As the Biden administration continues its bumbling path through a disastrous domestic policy agenda, its newest proposal might take the proverbial cake: blanket student loan forgiveness. Among the myriad of bad policies this administration has put forward over the last two years, none have been so blatant in pandering to the left-wing base as the recent move to forgive $10,000 in student loans. Make no mistake, for all their highbrow language there is nothing innovative to see here. This is contract nullification, plain and simple. Worse, student loan “cancellation” is actually the shifting of a financial burden from one individual to another. Their policy is nothing more than a redistribution of wealth from the working class to the elite to the tune of $300 billion.
Some 43.4 million Americans—13 percent of the population—hold a total of $1.748 trillion in student loan debt. While the average student loan debt held by borrowers is $38,000, the median amount is $17,000. Often missing from the conversation about this accumulated debt is the purpose of incurring debt in the first place. Individuals willingly seek higher education opportunities of their own volition, borrowing money to do so, in order to invest in their education and future earning potential.
Government data from the Social Security Administration demonstrates the tangible benefits of investing in a college degree. Both men and women with a college degree far outpace those without one in lifetime earnings by $900,000 and $630,000, respectively. That amount is even greater for men and women who obtain graduate degrees, outpacing those with high school degrees by $1.5 million and $1.1 million, respectively.
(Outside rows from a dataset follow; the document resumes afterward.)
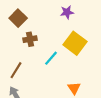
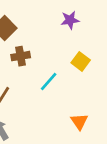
yellow square: (75, 43) -> (81, 61), size x0.6

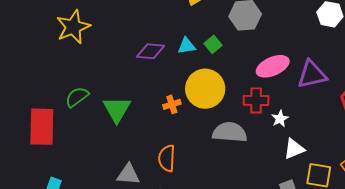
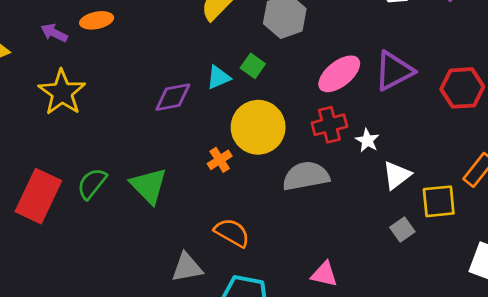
red rectangle: (42, 127) -> (38, 196), moved, turned 39
orange semicircle: (167, 158) -> (232, 233), turned 132

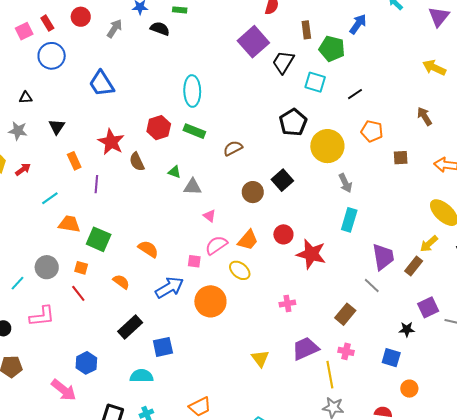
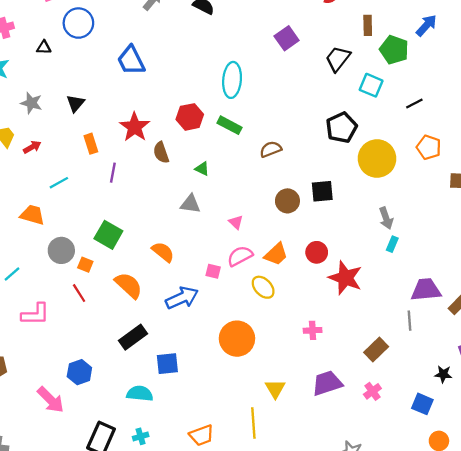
purple square: (253, 42) -> (287, 38), moved, size x0.7
black triangle: (26, 98) -> (44, 47), moved
black square: (282, 180) -> (322, 191), turned 30
gray arrow: (345, 183) -> (386, 218), moved
gray triangle: (193, 187) -> (190, 204), moved
cyan rectangle: (349, 220) -> (392, 244), size x0.6
orange trapezoid: (69, 224) -> (32, 215), moved
purple trapezoid: (383, 257) -> (426, 290), turned -92
gray circle: (47, 267) -> (61, 250), moved
orange semicircle: (121, 282) -> (129, 285), size x1.5
gray line: (372, 285) -> (410, 321), turned 36
orange circle: (210, 301) -> (237, 339), moved
pink cross: (346, 351) -> (372, 391), turned 35
yellow line: (330, 375) -> (253, 423), moved

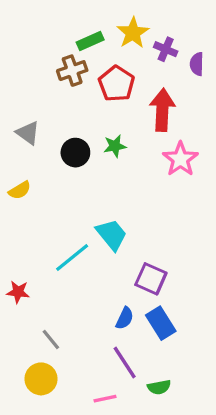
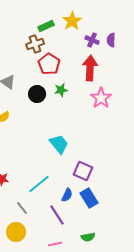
purple cross: (166, 49) -> (92, 40), moved
red pentagon: (116, 84) -> (49, 64), moved
cyan line: (72, 258) -> (39, 184), moved
purple line: (125, 362) -> (57, 215), moved

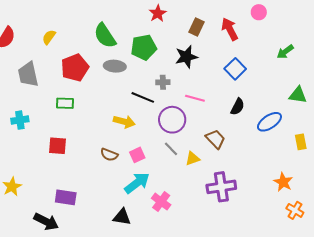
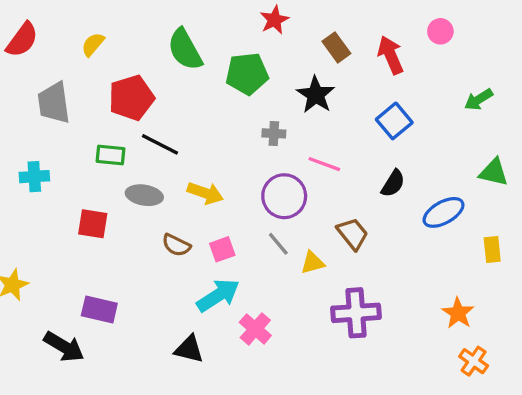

At the end of the day, Americans have a choice in how they spend their time and money. Investing in education is a choice that individuals make, and loans are a tool used to achieve that objective. When an individual chooses to sign for a loan, both the lender and borrower are contractually obligated to abide by the terms and conditions. The Biden administration’s move to cancel student loan debt effectively eliminates that contract set in place to appease the loudest voices in our country, the elite. This action is supplanting the rule of law for the rule of the popular by forcing all Americans to subsidize the elite’s decisions for their education investments. Additionally, student debt cancellation notably comes at a time when all Americans—regardless of their educational background—are feeling the effects of record-high inflation that has only been fueled by this administration’s reckless tax and spend policy.
This action does nothing for Americans who chose to forego college, save their money for other investments, and begin their careers without incurring debt. Nor does it do anything for those who worked hard to pay off their student loan debts. These individuals will surely not see a $10,000 check arriving in their mailbox for their arguably, objectively good decisions. And this action will do nothing to address the skyrocketing cost of college, which has increased 211 percent at in-state public universities over the last 20 years.
Americans should recognize that canceling student loans is not in the best interest of the majority of the country who will be required to pick up the check for this $300 billion-plus action. Primarily benefitting upper-middle and high-income earners, student debt cancellation should be rejected for what it is: a regressive policy that benefits a select few, continuing the Biden administration’s reckless spending spree, which continues at our expense.
Kat Cammack is the youngest Republican woman in Congress and the U.S. Representative for Florida’s Third Congressional District. She serves on the House Agriculture and Homeland Security Committees and the Select Committee on the Economy.